Semiconductors

Another Step Toward the End of Moore’s Law

Samsung and TSMC move to 5-nanometer manufacturing

People wearing bunny suits inside of a Samsung cleanroom.
Photo: Samsung

Two of the world’s largest foundries—Taiwan Semiconductor Manufacturing Co. (TSMC) and Samsung—announced in April that they’d climbed one more rung on the Moore’s Law ladder. TSMC spoke first, saying its 5-nanometer manufacturing process is now in what’s called “risk production”—the company believes it has finished the process, but initial customers are taking a chance that it will work for their designs. Samsung followed quickly with a similar announcement.

TSMC says its 5-nm process offers a 15 percent speed gain or a 30 percent improvement in power efficiency. Samsung is promising a 10 percent performance improvement or a 20 percent efficiency improvement. Analysts say these figures are in line with expectations. Compared, though, with the sometimes 50 percent improvements of a decade ago, it’s clear that Moore’s Law is not what it used to be. But judging by the investments big foundries are making, customers still think it’s worthwhile.

Why is 5 nanometers special?

The 5-nm node is the first to be built from the start using extreme ultraviolet lithography (EUV). With a wavelength of just 13.5 nm, EUV light can produce extremely fine patterns on silicon. Some of these patterns could be made with the previous generation of lithographic tools, but those tools would have to lay down three or four different patterns in succession to produce the same result that EUV manages in a single step.

Performance And Power-Consumption Improvements

Sources: Samsung; TSMC (Comparisons To Original Version Of Previous Node)

Foundries began 7-nm manufacturing without EUV, but later used it to collapse the number of lithographic steps and improve yield. At 5 nm, the foundries are thought to be using 10 to 12 EUV steps, which would translate to 30 or more steps in the older technology, if it were even possible to use the older tech.

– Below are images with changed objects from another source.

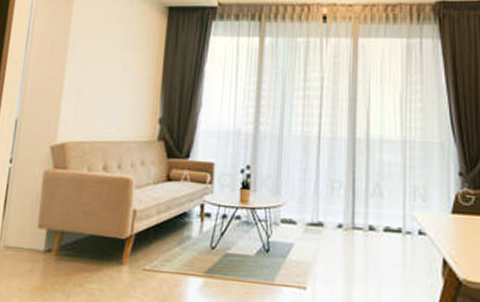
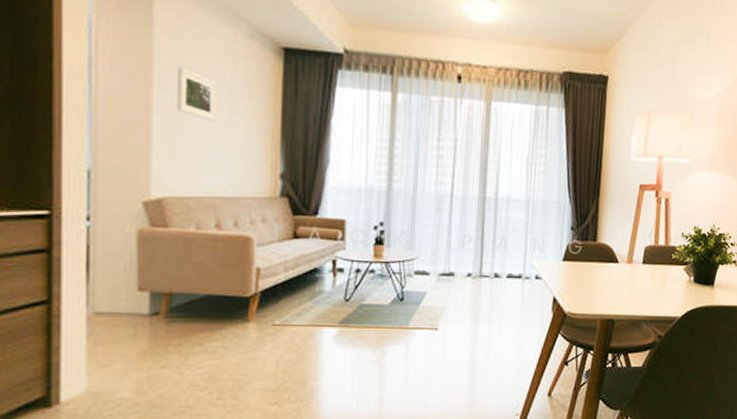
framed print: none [83,31,115,74] -> present [177,67,218,122]

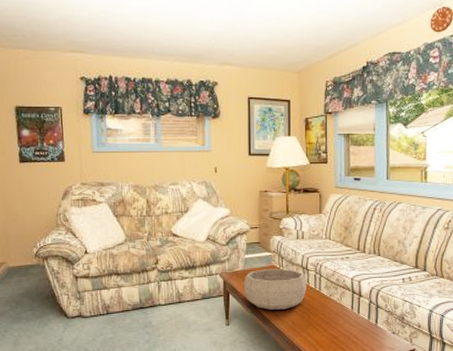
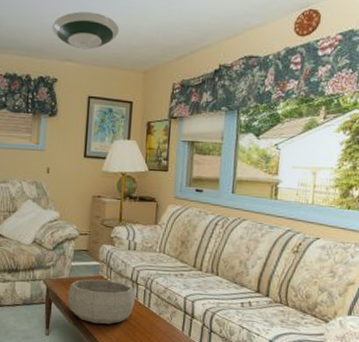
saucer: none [208,17,273,53] -> present [52,12,120,50]

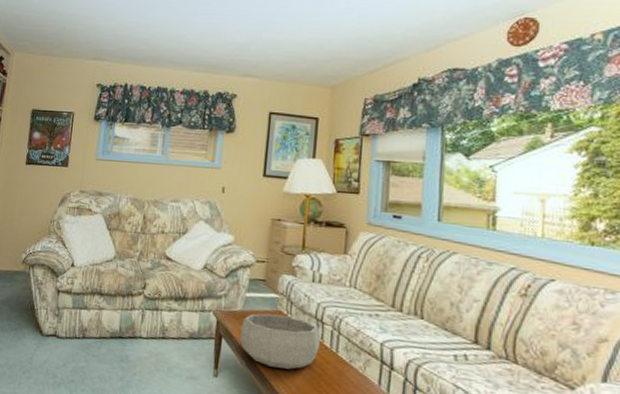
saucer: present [52,12,120,50] -> none [232,27,305,65]

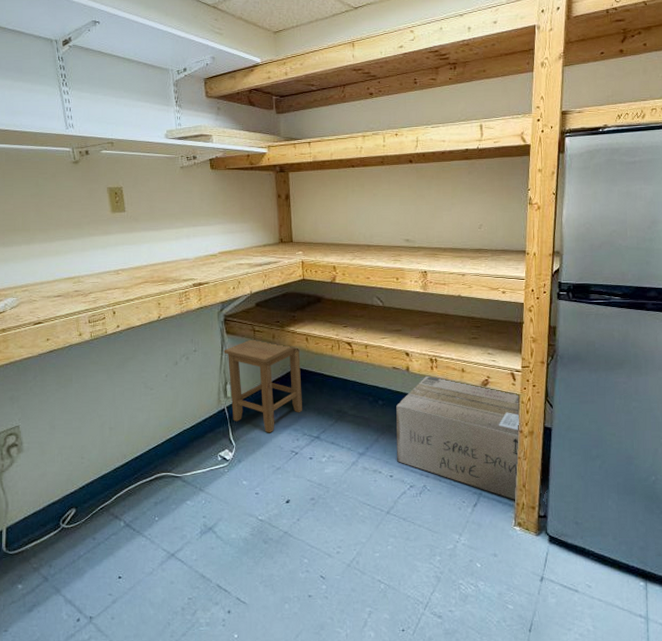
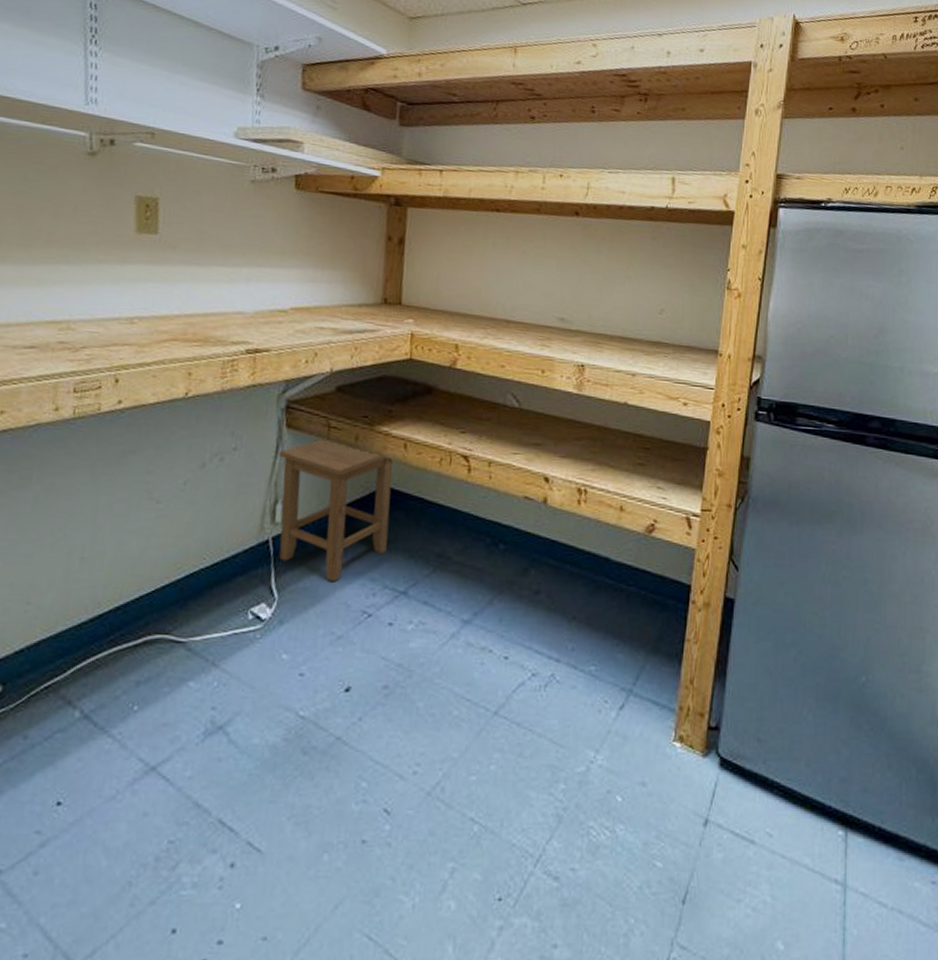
cardboard box: present [396,375,519,501] -> none [517,513,693,704]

Because the photomasks that contain the patterns are so expensive and each lithography machine itself is a US $100 million–plus investment, “EUV costs more per layer,” says G. Dan Hutcheson, at VLSI Research. But it’s a net revenue gap on a per-wafer basis, and EUV will form the core of all future processes.

Who will use it?

The new manufacturing processes aren’t for everyone. At least not yet. But both companies identified some likely early adopters, including suppliers that make smartphone application processors and 5G infrastructure. “You have to have high volume and a need for either speed or power efficiency,” says Len Jelinek, a semiconductor-manufacturing analyst at IHS Markit.

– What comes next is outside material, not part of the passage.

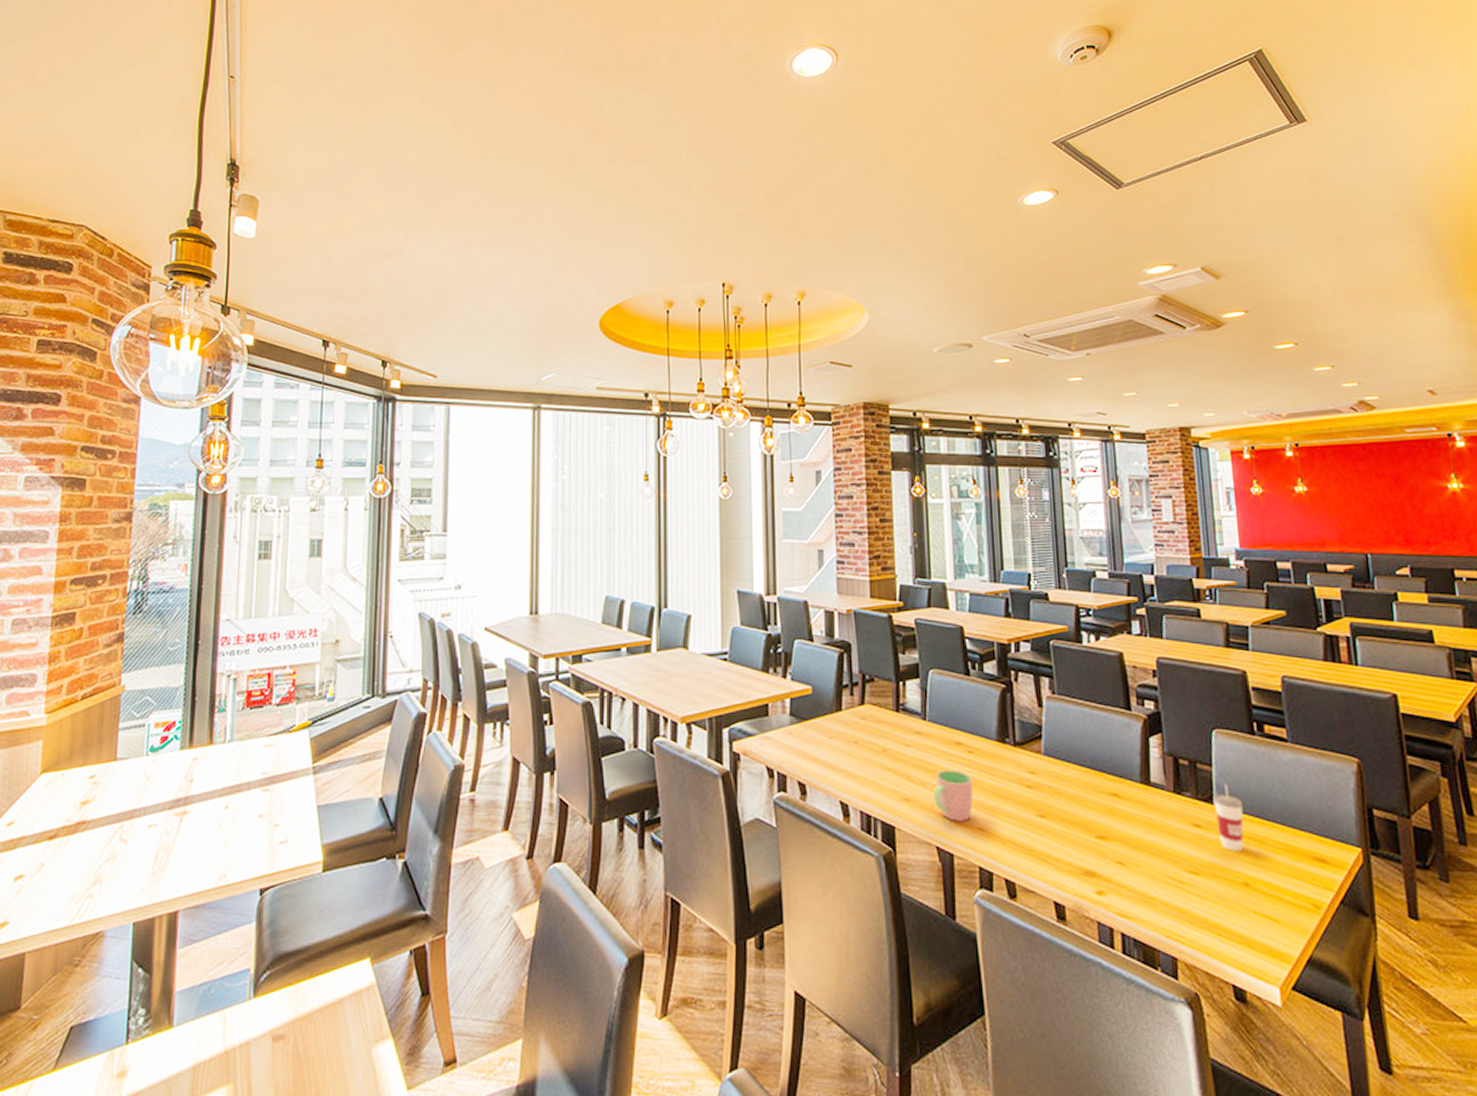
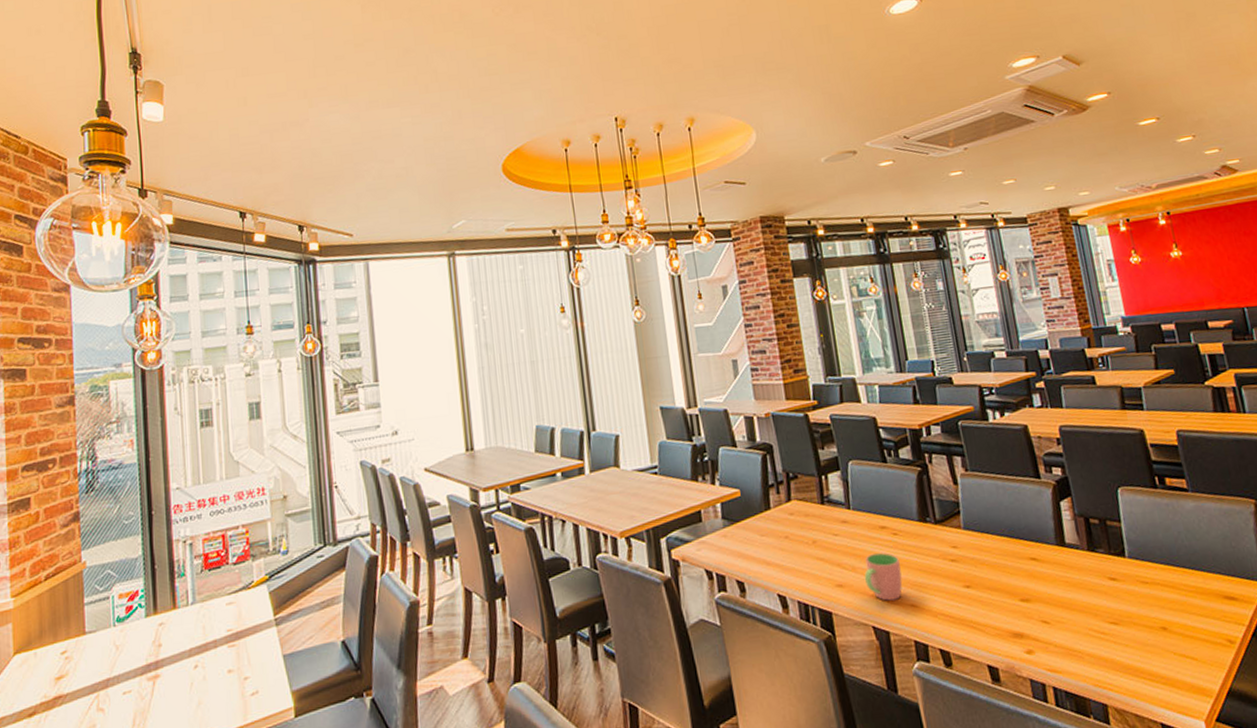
cup: present [1213,783,1244,851] -> none [1125,536,1158,599]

Whom you’re competing against counts too, explains Kevin Krewell at TIRIAS Research. Graphics processing units, field-programmable gate arrays, and high-performance microprocessors used to be the first to take advantage of the bleeding edge of Moore’s Law. But with less competition in those markets, it’s the mobile processors that need the new tech to distinguish themselves, he says.

Is it okay that there are only two companies left?

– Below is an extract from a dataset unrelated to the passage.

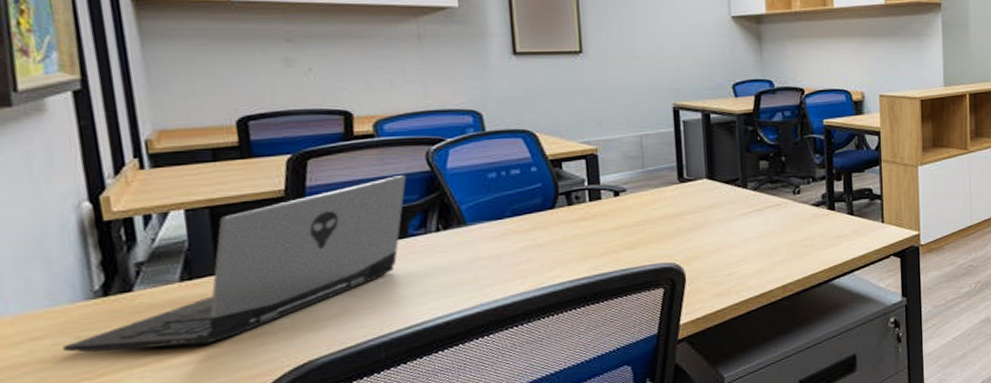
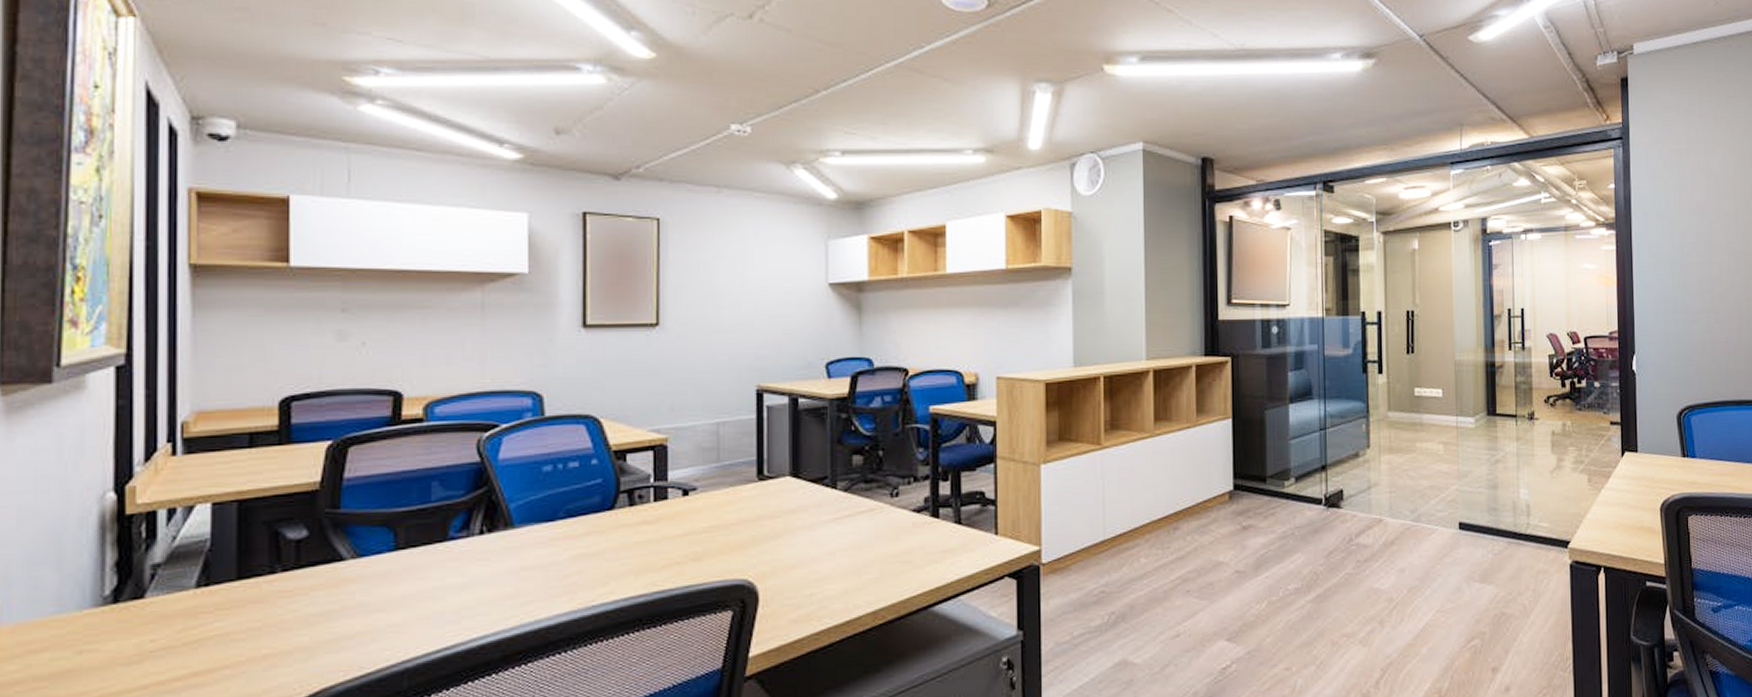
laptop: present [62,174,407,353] -> none [61,465,454,670]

Only Samsung and TSMC are offering 5-nm foundry services. GlobalFoundries gave up at 14 nm and Intel, which is years late with its rollout of an equivalent to competitors’ 7 nm, is thought to be pulling back on its foundry services, according to analysts.

Samsung and TSMC remain because they can afford the investment and expect a reasonable return. Samsung was the largest chipmaker by revenue in 2018, but its foundry business ranks fourth, with TSMC in the lead. TSMC’s capital expenditure was $10 billion in 2018. Samsung expects to nearly match that on a per-year basis until 2030.

Can the industry function with only two companies capable of the most advanced manufacturing processes? “It’s not a question of can it work?” says Hutcheson. “It has to work.”

“As long as we have at least two viable solutions, then the industry will be comfortable,” says Jelinek.

What’s next?

Chipmakers’ pipelines have traditionally had 5 nm following 7 nm and 3 nm following 5 nm. But analysts say to expect foundries to offer a variety of technologies with incremental improvements that fill in the gaps. Indeed, both Samsung and TSMC are offering what they’re calling a 6-nm process. Foundries will need those intermediate products to keep customers coming to the edge of Moore’s Law. After all, there aren’t many numbers left between 5 and 0.